Mit vier Jahren trank meine Mutter unbeabsichtigt und unbeobachtet einen Schluck einer farblose Flüssigkeit. Danach mochte sie für einige Zeit überhaupt nichts mehr hinunterschlucken, denn es handelte sich leider um Essig Essenz: gut geeignet zum Würzen und Putzen, zum Trinken (unverdünnt) dagegen nicht. Auch deswegen war meine Mutter immer sehr vorsichtig, was (vermeintlich harmlose) Nahrungsmittel angeht. Trotzdem hatte auch sie später Essig Essenz im Haus – der Nutzen überwiegt den Schaden durch unachtsamen Gebrauch.

Außerdem stand im Garten meiner Eltern eine große Eibe. Meine Mutter ist botanisch bewandert (Apotheker-Wissen) und wusste, dass an Eiben so ziemlich alles giftig ist: Nadeln, Rinde und Samen; nur der die Samen umhüllende rote Samenmantel ist nicht giftig und schmeckt süß. Wenn man den Kern nicht zerbeißt, passiert einem nichts. Daher durften wir diese als Kinder manchmal probieren. 

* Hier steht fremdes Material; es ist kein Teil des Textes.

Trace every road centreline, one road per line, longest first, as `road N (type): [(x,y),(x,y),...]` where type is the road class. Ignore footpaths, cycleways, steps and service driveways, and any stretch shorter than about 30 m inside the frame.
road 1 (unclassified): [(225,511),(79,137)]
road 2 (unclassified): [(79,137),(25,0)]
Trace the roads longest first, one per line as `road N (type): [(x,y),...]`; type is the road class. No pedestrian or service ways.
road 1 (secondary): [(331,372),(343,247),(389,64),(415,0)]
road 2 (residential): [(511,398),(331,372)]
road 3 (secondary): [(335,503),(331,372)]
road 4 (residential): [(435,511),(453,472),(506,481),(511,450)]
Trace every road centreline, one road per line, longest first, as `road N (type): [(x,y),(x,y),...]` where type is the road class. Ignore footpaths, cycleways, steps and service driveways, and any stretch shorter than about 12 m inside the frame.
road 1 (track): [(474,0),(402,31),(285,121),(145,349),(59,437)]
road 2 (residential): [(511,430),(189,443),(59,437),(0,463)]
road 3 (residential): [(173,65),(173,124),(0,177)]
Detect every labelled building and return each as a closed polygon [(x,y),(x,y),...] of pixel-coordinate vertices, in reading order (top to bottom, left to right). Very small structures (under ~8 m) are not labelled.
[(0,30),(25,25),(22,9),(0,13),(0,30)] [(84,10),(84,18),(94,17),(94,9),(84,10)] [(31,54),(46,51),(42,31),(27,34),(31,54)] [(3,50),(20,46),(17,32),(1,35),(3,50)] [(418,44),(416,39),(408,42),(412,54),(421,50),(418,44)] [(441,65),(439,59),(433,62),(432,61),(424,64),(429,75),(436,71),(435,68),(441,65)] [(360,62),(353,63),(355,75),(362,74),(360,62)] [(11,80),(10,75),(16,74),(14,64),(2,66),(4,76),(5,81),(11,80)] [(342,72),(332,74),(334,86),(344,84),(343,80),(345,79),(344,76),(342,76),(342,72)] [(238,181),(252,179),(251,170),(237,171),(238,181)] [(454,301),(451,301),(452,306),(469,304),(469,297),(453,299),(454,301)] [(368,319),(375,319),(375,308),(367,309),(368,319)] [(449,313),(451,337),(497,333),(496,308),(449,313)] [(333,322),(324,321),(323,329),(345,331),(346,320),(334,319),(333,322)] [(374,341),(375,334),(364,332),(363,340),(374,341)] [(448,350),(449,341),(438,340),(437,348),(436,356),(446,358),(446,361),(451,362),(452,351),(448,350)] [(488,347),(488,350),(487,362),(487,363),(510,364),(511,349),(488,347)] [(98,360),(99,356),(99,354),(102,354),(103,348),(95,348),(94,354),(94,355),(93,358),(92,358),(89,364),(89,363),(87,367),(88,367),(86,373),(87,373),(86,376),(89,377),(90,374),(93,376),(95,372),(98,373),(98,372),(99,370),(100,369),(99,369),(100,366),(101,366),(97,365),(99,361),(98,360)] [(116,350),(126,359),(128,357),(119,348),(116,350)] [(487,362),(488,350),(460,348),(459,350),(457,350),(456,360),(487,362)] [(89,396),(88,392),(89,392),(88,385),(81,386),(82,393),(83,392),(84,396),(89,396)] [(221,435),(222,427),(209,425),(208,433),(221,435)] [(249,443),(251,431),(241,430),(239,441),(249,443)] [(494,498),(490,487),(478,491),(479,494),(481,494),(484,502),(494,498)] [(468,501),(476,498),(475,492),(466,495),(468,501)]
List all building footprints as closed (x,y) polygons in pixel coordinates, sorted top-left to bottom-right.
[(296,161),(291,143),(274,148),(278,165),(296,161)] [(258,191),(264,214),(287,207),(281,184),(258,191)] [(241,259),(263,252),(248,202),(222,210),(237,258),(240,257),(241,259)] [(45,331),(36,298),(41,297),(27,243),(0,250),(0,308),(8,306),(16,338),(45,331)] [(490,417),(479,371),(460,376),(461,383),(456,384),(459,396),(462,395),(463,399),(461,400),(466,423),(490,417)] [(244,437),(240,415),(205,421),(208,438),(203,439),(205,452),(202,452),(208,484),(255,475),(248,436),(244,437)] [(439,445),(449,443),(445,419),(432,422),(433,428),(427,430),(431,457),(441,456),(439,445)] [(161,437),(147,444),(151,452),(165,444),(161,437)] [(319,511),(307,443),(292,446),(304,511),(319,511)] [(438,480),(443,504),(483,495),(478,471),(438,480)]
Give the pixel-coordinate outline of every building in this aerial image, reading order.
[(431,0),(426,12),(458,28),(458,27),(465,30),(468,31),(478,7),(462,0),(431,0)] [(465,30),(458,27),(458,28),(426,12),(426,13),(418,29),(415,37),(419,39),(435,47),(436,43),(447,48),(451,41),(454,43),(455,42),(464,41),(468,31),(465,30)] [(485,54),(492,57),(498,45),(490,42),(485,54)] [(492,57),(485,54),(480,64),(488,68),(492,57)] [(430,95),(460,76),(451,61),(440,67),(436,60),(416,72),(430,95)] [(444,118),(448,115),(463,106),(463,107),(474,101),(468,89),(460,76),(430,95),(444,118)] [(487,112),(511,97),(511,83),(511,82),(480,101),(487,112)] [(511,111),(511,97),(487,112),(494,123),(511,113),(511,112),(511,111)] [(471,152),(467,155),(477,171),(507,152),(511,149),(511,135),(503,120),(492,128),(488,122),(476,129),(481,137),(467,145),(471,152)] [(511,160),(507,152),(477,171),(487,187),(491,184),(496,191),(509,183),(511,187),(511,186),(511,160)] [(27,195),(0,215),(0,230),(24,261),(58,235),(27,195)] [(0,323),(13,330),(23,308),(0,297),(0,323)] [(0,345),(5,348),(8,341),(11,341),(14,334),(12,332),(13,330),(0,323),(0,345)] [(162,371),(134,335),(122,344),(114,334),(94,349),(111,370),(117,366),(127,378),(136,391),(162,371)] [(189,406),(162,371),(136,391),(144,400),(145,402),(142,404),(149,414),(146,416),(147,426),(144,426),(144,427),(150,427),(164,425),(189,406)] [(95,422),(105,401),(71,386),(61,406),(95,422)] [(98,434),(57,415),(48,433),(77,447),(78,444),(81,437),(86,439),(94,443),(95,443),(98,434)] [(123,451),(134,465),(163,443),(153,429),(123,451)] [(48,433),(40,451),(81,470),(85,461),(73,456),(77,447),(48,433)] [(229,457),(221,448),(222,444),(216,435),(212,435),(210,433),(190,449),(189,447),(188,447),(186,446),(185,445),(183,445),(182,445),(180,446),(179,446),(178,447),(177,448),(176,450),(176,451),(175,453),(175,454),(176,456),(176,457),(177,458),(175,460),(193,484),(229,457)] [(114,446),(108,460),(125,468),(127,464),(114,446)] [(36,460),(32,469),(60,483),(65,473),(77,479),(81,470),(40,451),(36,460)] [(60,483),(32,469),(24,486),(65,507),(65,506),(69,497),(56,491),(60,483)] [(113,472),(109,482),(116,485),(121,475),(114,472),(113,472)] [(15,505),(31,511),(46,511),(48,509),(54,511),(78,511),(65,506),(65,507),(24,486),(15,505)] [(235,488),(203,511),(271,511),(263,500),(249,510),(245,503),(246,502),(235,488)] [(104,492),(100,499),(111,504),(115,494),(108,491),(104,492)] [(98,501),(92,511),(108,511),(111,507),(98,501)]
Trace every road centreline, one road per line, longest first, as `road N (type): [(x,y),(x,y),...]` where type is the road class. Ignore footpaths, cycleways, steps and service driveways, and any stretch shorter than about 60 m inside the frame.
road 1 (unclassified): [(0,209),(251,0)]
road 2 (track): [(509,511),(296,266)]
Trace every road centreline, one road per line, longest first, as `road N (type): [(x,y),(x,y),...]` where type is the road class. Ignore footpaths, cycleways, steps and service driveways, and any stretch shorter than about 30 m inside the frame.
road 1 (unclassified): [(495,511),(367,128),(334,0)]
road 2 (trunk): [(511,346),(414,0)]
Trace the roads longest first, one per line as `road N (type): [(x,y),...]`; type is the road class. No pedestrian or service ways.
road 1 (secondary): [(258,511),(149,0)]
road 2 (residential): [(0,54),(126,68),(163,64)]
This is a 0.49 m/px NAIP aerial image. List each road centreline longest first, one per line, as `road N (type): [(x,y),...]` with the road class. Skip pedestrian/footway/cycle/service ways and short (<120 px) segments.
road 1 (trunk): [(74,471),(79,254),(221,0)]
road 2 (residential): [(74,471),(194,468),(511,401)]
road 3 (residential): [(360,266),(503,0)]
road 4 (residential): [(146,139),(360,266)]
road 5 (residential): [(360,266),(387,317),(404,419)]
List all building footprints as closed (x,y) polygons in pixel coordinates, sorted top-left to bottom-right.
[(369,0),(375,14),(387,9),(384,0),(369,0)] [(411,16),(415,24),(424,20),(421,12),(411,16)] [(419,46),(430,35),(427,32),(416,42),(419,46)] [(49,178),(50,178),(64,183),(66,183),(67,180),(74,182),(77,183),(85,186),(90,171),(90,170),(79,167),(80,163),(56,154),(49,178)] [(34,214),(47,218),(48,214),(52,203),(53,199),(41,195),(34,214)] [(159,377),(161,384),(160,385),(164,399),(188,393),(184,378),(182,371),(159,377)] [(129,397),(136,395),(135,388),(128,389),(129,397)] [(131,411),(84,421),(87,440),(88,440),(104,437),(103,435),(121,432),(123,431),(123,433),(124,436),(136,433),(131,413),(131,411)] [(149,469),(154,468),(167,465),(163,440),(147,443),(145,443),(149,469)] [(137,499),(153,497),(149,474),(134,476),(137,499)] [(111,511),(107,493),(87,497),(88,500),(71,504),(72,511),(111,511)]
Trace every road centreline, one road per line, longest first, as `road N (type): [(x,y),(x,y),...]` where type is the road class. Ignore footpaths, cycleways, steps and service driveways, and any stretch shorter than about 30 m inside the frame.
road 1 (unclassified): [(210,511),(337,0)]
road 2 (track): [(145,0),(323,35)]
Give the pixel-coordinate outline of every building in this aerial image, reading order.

Von einer Bekannten (promovierte Biologin) weiß ich, dass sogar Pferde sterben können, wenn sie übermäßig viel Eibengrün konsumieren. In unserem Garten wachsen trotzdem viele Eiben. Auch unsere Kinder wissen, dass Eiben giftig sind. Keiner von uns käme auf die Idee, deren Nadeln oder Rinde zu essen – und Pferde lassen wir nicht rein. Wir haben auch die roten Samenmantel schon mal probiert. Aber im Grunde stehen Eiben in unserem Garten aus anderen Gründen: Sie sind immergrün, lassen sich hervorragend in Form schneiden, treiben dankbar immer wieder aus und spenden schönes Grün für Adventsgestecke – der Nutzen überwiegt den Schaden durch unachtsamen Gebrauch.